What to work on: Please judge each statement against the proposed answer-deletion policy below, replying yes or no and quoting the exact words that decide it. 1. An answer can be deleted by trusted users only after three of them vote. 2. Only moderators are allowed to upvote or downvote an answer. 3. Short answers are deleted automatically.

I propose the following new policy:

  • Don't automatically delete a short answer (unless it's spam or unintelligible or utterly off-topic)
  • Anyone (i.e. users and/or moderators) can upvote or downvote (and/or post a comment)
  • If the answer has a negative score (more downvotes than upvotes) then any 'trusted users' can vote to delete it – there are only 4 trusted users (i.e. with reputation of over 4000) at the moment, and 3 must vote before an answer is deleted, but there will be more such trusted users in future.
  • If the answer has a negative score then any moderator can delete – before deleting, a moderator should perhaps consult the other moderators to see whether they think that the answer has value
  • Sometimes moderators will convert an answer to a comment

This isn't a formula for deciding whether an answer has the following desirable attributes:

  • Is not too "mysterious (and often incomprehensible yet seemingly wise)"

Record extracts:
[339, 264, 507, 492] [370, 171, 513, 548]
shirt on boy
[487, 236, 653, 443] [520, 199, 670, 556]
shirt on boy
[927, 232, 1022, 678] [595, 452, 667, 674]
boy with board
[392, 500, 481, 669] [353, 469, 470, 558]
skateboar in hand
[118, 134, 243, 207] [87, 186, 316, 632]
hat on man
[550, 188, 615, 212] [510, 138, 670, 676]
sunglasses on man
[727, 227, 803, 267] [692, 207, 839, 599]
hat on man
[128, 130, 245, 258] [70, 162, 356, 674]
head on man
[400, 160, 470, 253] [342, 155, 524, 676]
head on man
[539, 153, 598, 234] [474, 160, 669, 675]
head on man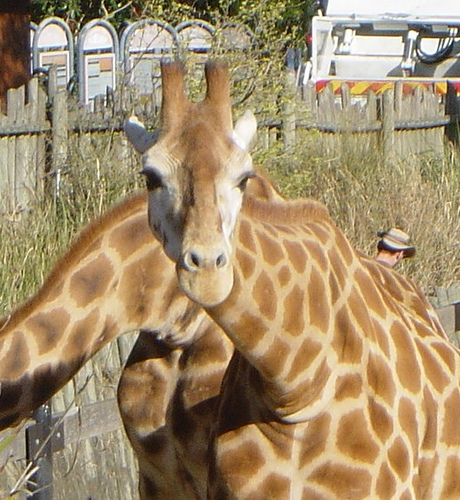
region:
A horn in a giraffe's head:
[163, 60, 185, 105]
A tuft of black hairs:
[207, 58, 228, 67]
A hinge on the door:
[27, 424, 61, 449]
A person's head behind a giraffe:
[378, 227, 412, 260]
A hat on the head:
[384, 228, 412, 248]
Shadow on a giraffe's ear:
[133, 127, 148, 146]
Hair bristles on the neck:
[90, 222, 103, 231]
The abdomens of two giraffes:
[148, 417, 270, 480]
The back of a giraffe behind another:
[256, 184, 269, 197]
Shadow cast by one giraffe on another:
[159, 434, 205, 462]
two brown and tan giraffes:
[3, 56, 457, 496]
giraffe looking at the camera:
[121, 58, 450, 491]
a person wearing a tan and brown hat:
[368, 218, 417, 273]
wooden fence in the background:
[6, 282, 458, 489]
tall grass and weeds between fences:
[2, 159, 458, 289]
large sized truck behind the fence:
[305, 0, 458, 101]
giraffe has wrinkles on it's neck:
[123, 63, 390, 436]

Exercise solution:
1. Yes: "3 must vote before an answer is deleted"
2. No: "Anyone (i.e. users and/or moderators) can upvote or downvote"
3. No: "Don't automatically delete a short answer"